[Start of Attachment]
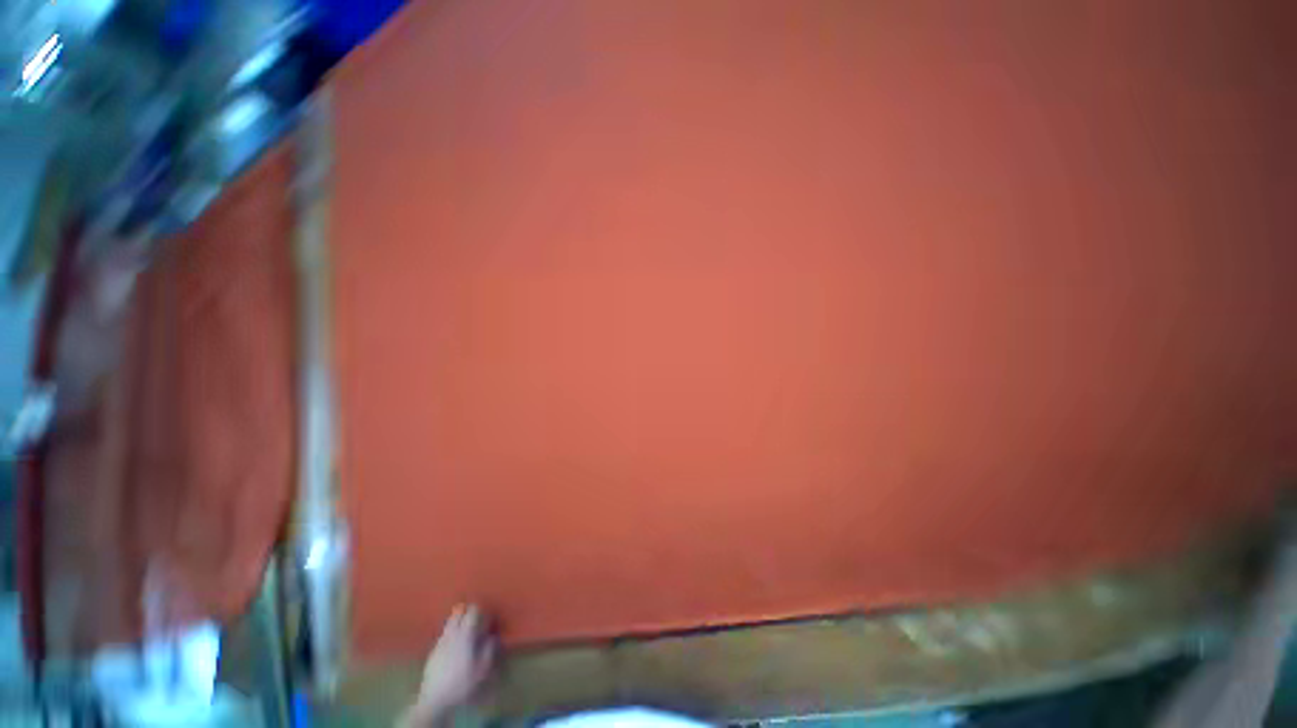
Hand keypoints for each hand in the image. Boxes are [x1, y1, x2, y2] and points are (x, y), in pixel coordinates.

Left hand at [415, 605, 496, 713]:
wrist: (434, 699)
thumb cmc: (461, 683)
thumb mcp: (481, 669)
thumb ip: (488, 649)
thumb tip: (492, 636)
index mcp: (465, 635)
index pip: (471, 612)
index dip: (479, 608)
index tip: (485, 610)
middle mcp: (451, 634)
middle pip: (457, 613)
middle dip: (465, 610)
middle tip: (474, 614)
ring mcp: (440, 642)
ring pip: (449, 623)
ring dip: (457, 619)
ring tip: (464, 626)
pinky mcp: (433, 651)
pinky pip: (443, 634)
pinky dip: (450, 631)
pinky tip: (453, 642)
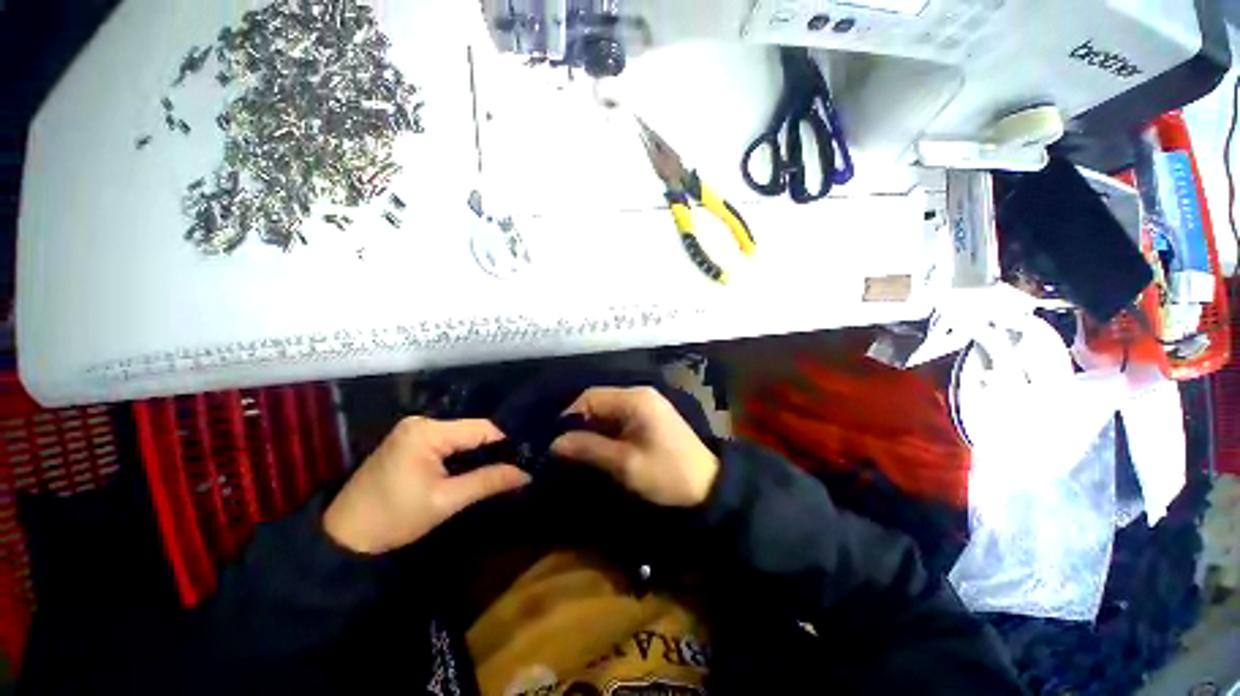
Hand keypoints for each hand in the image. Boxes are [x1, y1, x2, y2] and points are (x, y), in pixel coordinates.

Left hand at [323, 417, 529, 554]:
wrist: (343, 538)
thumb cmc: (393, 519)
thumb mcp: (445, 501)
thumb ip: (488, 481)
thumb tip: (527, 473)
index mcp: (428, 431)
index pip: (482, 428)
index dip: (509, 440)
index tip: (531, 453)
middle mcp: (422, 423)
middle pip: (473, 430)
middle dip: (497, 447)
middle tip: (522, 461)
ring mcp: (415, 431)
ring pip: (463, 437)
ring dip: (483, 451)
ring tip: (509, 463)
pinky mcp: (411, 442)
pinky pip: (449, 442)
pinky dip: (465, 454)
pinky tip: (481, 464)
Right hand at [551, 387, 719, 506]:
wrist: (708, 487)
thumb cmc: (666, 474)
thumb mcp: (625, 464)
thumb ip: (589, 449)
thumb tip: (555, 443)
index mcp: (635, 399)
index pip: (590, 397)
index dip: (569, 417)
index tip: (554, 441)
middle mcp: (639, 394)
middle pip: (598, 402)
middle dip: (579, 424)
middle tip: (562, 449)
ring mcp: (645, 404)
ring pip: (607, 411)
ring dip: (592, 429)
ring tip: (576, 451)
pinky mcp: (649, 416)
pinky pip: (618, 418)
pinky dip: (605, 431)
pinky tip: (597, 448)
[End of Attachment]
**Exercise directions**:
The copy must reproduce every entry exactly while excluding all pictures.

**Written response**:
Hand keypoints for each hand in the image. Boxes are [x1, y1, x2, y2] and points are (x, y), in pixel coordinates.

Left hand at [415, 605, 496, 713]:
wrist: (434, 699)
thumb cmc: (461, 683)
thumb mcp: (481, 669)
thumb ip: (488, 649)
thumb tip: (492, 636)
index mcp: (465, 635)
index pip: (471, 612)
index dip: (479, 608)
index tip: (485, 610)
middle mcp: (451, 634)
middle pip: (457, 613)
middle dip: (465, 610)
middle tip: (474, 614)
ring mcp: (440, 642)
ring pip: (449, 623)
ring dip: (457, 619)
ring tip: (464, 626)
pinky mcp: (433, 651)
pinky pip: (443, 634)
pinky dip: (450, 631)
pinky tip: (453, 642)
Hand keypoints for each hand in the image. Boxes are [x1, y1, x2, y2] and points are (x, y), in pixel coordinates.

Left hand at [323, 417, 529, 554]:
wrist: (343, 538)
thumb cmc: (393, 519)
thumb mcp: (445, 501)
thumb ip: (488, 481)
thumb tip: (527, 473)
index mcp: (428, 431)
index pip: (482, 428)
index dip: (509, 440)
index tip: (531, 453)
middle mcp: (422, 423)
middle pip: (473, 430)
middle dip: (497, 447)
middle tip: (522, 461)
ring mcp: (415, 431)
ring pip: (463, 437)
ring dip: (483, 451)
ring tip: (509, 463)
pinky mcp: (411, 442)
pinky pip: (449, 442)
pinky dip: (465, 454)
pinky tip: (481, 464)
Right hand at [551, 387, 719, 506]:
wrist: (708, 487)
thumb cmc: (666, 474)
thumb mcp: (625, 464)
thumb ip: (589, 449)
thumb tip: (555, 443)
index mcp: (635, 399)
index pip: (590, 397)
index dip: (569, 417)
index tip: (554, 441)
middle mcp: (639, 394)
middle pip: (598, 402)
middle dip: (579, 424)
middle tip: (562, 449)
ring mcp: (645, 404)
ring pip: (607, 411)
ring dip: (592, 429)
ring tip: (576, 451)
pinky mcp: (649, 416)
pinky pip: (618, 418)
pinky dip: (605, 431)
pinky tip: (597, 448)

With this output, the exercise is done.